Apart from making the sand workable, Lime has a self healing process if the joint every cracks, Im talking hairline cracks, not gaping cracks from foundation failure. 
Al  :Smilie:

----------


## Flyboy

Thanks Al.
Roughly how much lime would you use, or how do you tell when the mortar is workable? Read somewhere that the mix is 6:1:1 sand/cement/lime. Is this about right? 
Cheers

----------


## journeyman Mick

I was told, both by my blocklayer neighbour and by a landscaper mate who does stone retaining walls that you shouldn't use brickies loam in mortar for rock walls. Preffered sand is sharp plasterer's sand. Something to do with too much shrinkage due to the clay in brickies loam coupled with stone not being as porous as bricks and blocks.  
Mick

----------


## ozwinner

> Thanks Al.
> Roughly how much lime would you use, or how do you tell when the mortar is workable? Read somewhere that the mix is 6:1:1 sand/cement/lime. Is this about right? 
> Cheers

  Lime all depends on the ammount of clay present in the sand, too much clay and you reduce the ammount of lime, sharp sand requires more lime.
You will know if its too much lime as you cant get the mud off the trowel, and visaversa with too little lime, as the mud just slips off the trowel.   

> I was told, both by my blocklayer neighbour and by a landscaper mate who does stone retaining walls that you shouldn't use brickies loam in mortar for rock walls.

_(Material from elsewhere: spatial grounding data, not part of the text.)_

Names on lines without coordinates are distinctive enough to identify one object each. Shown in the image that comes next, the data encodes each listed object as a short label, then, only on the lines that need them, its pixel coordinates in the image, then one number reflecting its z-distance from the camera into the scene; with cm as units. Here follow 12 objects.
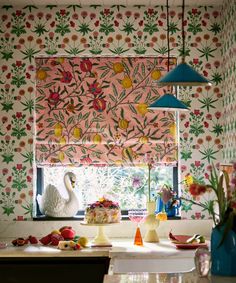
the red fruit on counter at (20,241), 353
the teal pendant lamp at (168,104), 304
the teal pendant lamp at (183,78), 246
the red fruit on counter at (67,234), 361
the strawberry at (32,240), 360
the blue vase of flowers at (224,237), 236
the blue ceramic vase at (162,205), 391
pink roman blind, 397
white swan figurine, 382
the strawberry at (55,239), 353
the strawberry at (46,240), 355
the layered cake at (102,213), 357
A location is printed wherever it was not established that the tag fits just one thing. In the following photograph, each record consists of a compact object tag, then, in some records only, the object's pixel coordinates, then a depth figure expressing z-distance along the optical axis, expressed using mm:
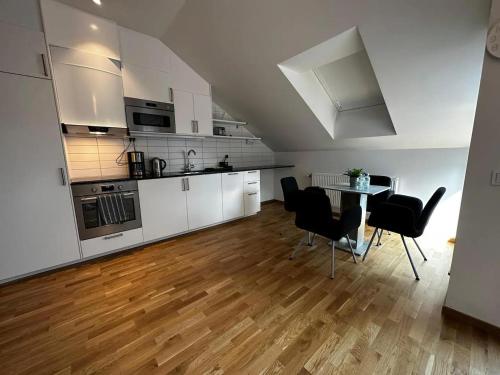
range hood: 2245
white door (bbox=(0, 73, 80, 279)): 1908
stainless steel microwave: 2664
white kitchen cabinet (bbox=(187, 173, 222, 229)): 3137
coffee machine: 2803
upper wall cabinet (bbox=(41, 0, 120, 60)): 2051
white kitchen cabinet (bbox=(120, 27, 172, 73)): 2584
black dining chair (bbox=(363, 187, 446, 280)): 1960
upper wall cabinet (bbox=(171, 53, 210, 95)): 2988
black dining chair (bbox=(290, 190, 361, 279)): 2047
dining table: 2510
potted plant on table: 2535
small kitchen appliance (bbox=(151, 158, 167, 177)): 3064
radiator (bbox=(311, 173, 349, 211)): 3981
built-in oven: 2307
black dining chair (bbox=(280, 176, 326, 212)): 3090
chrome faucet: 3643
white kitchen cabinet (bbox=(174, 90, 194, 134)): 3043
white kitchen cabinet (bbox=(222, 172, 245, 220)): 3521
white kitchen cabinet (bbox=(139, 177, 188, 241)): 2719
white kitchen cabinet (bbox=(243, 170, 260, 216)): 3824
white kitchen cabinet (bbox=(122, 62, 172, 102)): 2621
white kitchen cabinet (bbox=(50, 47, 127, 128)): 2164
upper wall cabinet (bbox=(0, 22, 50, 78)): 1826
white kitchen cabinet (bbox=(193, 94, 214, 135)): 3248
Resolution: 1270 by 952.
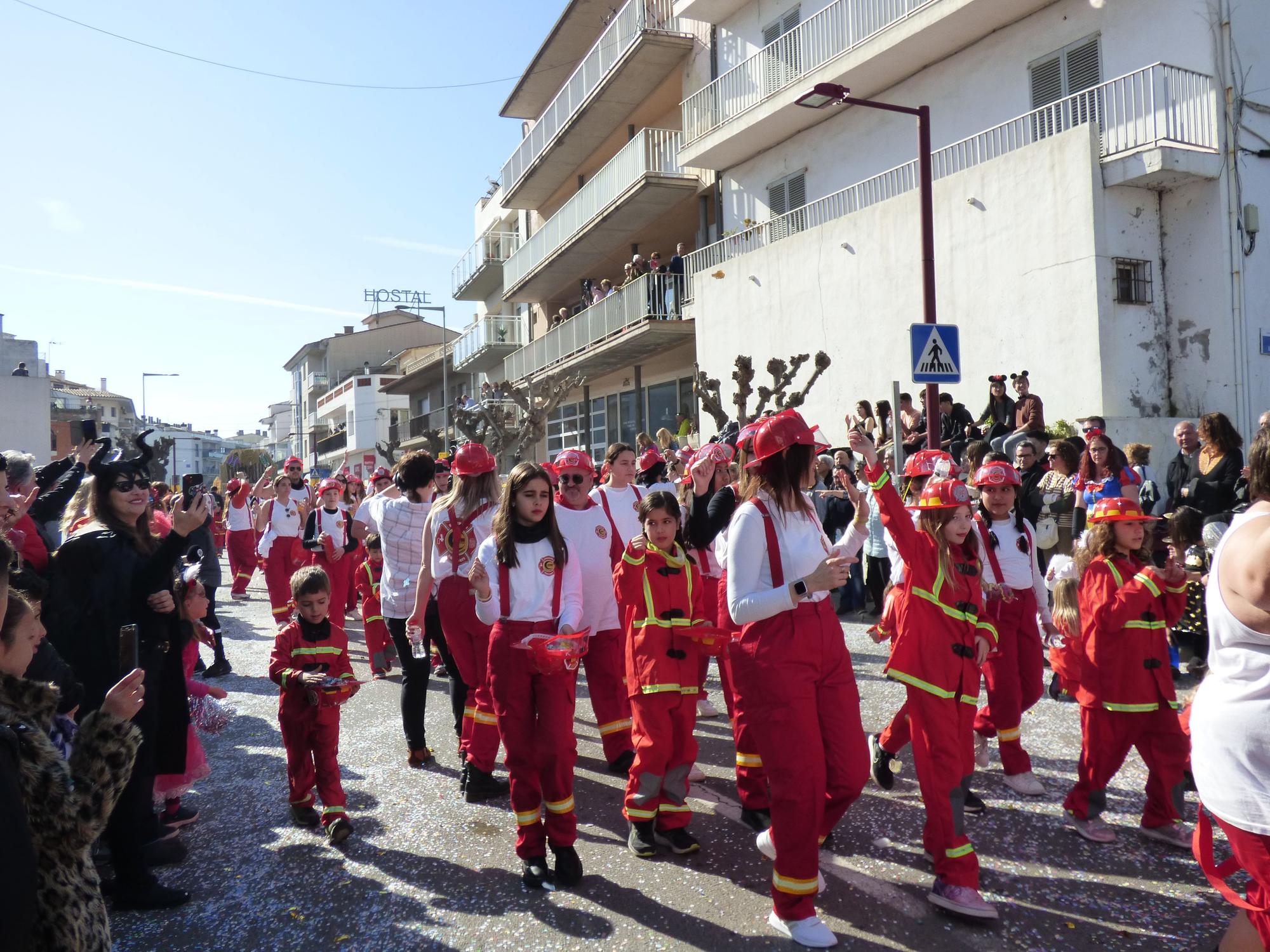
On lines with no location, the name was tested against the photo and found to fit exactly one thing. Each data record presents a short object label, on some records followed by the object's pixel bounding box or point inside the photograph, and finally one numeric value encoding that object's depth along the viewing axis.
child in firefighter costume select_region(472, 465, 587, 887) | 4.22
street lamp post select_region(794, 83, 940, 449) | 11.04
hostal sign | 75.00
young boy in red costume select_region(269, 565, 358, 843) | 4.86
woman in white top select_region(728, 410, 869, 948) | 3.51
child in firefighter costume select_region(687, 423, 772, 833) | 4.11
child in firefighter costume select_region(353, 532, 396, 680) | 9.30
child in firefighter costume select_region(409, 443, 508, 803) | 5.49
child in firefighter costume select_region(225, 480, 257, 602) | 14.85
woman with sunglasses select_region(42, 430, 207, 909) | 4.24
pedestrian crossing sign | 10.24
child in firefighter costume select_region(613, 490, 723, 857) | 4.55
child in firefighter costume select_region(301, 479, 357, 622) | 8.84
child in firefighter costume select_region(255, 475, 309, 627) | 10.78
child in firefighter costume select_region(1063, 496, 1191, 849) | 4.42
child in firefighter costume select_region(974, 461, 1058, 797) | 5.12
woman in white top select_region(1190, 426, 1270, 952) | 2.59
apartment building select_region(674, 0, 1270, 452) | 12.33
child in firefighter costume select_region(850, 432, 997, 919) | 3.80
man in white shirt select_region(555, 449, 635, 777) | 5.46
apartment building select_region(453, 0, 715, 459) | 22.17
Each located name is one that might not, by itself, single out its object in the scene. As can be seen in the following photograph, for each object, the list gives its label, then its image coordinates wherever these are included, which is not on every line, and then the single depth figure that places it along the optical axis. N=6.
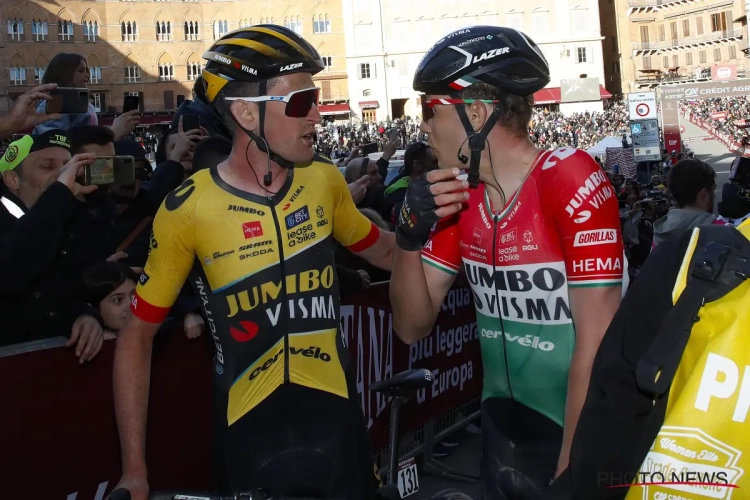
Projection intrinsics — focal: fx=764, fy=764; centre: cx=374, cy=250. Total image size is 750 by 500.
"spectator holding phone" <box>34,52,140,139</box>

Preffered sand is sharp plasterer's sand. Something to do with too much shrinkage due to the clay in brickies loam coupled with stone not being as porous as bricks and blocks.  
> Mick

  True, the clay in sand does tend to shrink an awfull lot, especially in hot weather, this is more appernt in large joints like you would use in rock walls. 
Al  :Smilie:

----------